Aim of the exercise
Search the listing below for the word "computation" and return each line that contains it.

=====

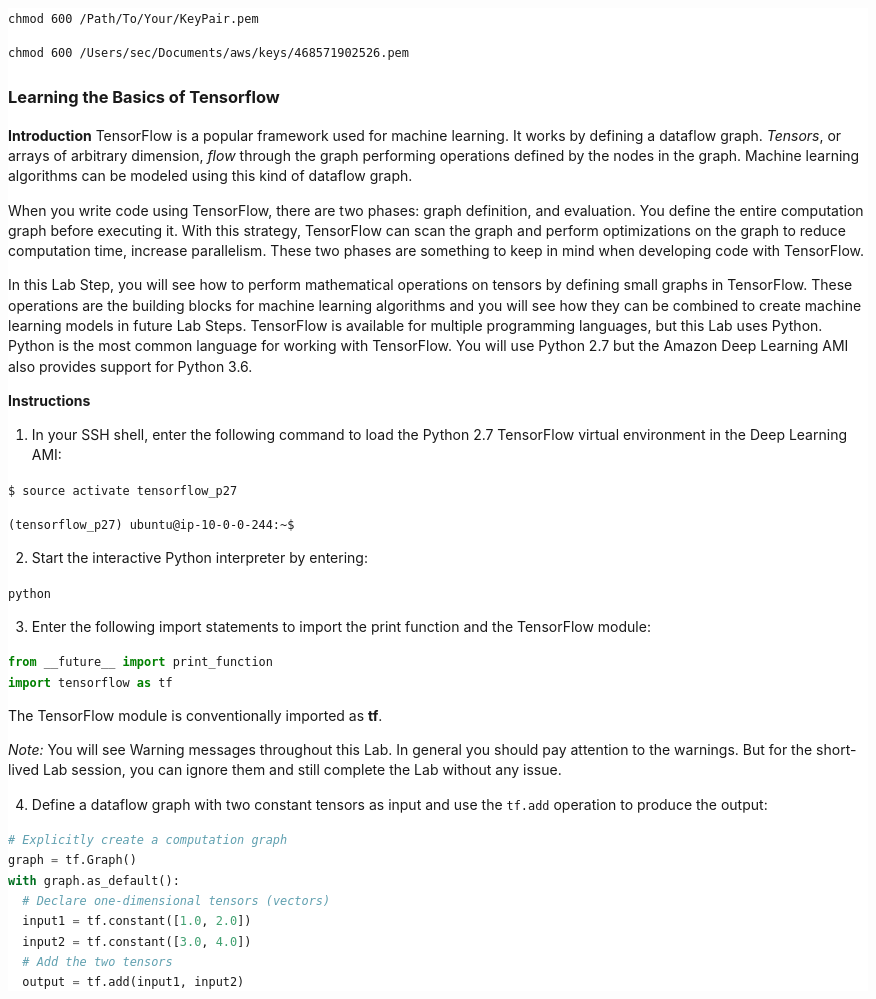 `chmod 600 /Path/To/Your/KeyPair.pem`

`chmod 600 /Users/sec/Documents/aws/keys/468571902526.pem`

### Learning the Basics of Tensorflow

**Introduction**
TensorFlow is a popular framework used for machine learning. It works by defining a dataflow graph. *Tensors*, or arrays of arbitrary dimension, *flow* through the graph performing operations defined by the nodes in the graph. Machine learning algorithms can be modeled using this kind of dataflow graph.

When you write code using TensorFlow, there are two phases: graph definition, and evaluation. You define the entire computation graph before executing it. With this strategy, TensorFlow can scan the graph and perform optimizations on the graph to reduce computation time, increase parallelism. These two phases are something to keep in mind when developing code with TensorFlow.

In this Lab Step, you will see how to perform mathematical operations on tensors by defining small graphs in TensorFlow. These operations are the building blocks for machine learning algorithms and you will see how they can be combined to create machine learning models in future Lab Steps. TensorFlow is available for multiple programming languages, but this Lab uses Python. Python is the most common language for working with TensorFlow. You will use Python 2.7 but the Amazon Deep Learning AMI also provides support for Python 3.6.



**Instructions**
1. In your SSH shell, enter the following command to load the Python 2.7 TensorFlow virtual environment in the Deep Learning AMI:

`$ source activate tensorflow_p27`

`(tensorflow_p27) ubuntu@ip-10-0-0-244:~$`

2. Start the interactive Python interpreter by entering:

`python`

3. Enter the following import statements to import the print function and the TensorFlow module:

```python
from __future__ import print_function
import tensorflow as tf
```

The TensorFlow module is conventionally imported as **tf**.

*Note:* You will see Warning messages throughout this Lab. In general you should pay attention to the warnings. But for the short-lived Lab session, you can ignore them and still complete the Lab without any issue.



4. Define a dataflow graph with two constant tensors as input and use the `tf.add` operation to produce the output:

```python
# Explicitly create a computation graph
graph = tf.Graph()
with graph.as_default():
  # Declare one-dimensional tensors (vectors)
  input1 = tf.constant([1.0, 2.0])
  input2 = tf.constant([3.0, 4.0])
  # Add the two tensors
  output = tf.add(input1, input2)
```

=====

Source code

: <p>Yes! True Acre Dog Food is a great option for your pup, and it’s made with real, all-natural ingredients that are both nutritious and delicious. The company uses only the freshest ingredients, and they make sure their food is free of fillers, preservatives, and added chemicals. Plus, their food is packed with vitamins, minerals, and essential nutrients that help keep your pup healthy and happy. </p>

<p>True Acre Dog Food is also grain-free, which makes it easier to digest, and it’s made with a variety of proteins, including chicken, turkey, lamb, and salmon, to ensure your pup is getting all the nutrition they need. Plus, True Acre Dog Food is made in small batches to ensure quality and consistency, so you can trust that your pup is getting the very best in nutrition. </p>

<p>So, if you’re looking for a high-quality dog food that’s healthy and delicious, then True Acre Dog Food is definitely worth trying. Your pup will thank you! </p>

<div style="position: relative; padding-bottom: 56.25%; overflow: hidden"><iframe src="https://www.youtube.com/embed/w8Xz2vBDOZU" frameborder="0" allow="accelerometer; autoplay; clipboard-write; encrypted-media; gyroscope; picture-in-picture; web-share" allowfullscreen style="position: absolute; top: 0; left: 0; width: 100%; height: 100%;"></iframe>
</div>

=====

Output of the task
When you write code using TensorFlow, there are two phases: graph definition, and evaluation. You define the entire computation graph before executing it. With this strategy, TensorFlow can scan the graph and perform optimizations on the graph to reduce computation time, increase parallelism. These two phases are something to keep in mind when developing code with TensorFlow.
# Explicitly create a computation graph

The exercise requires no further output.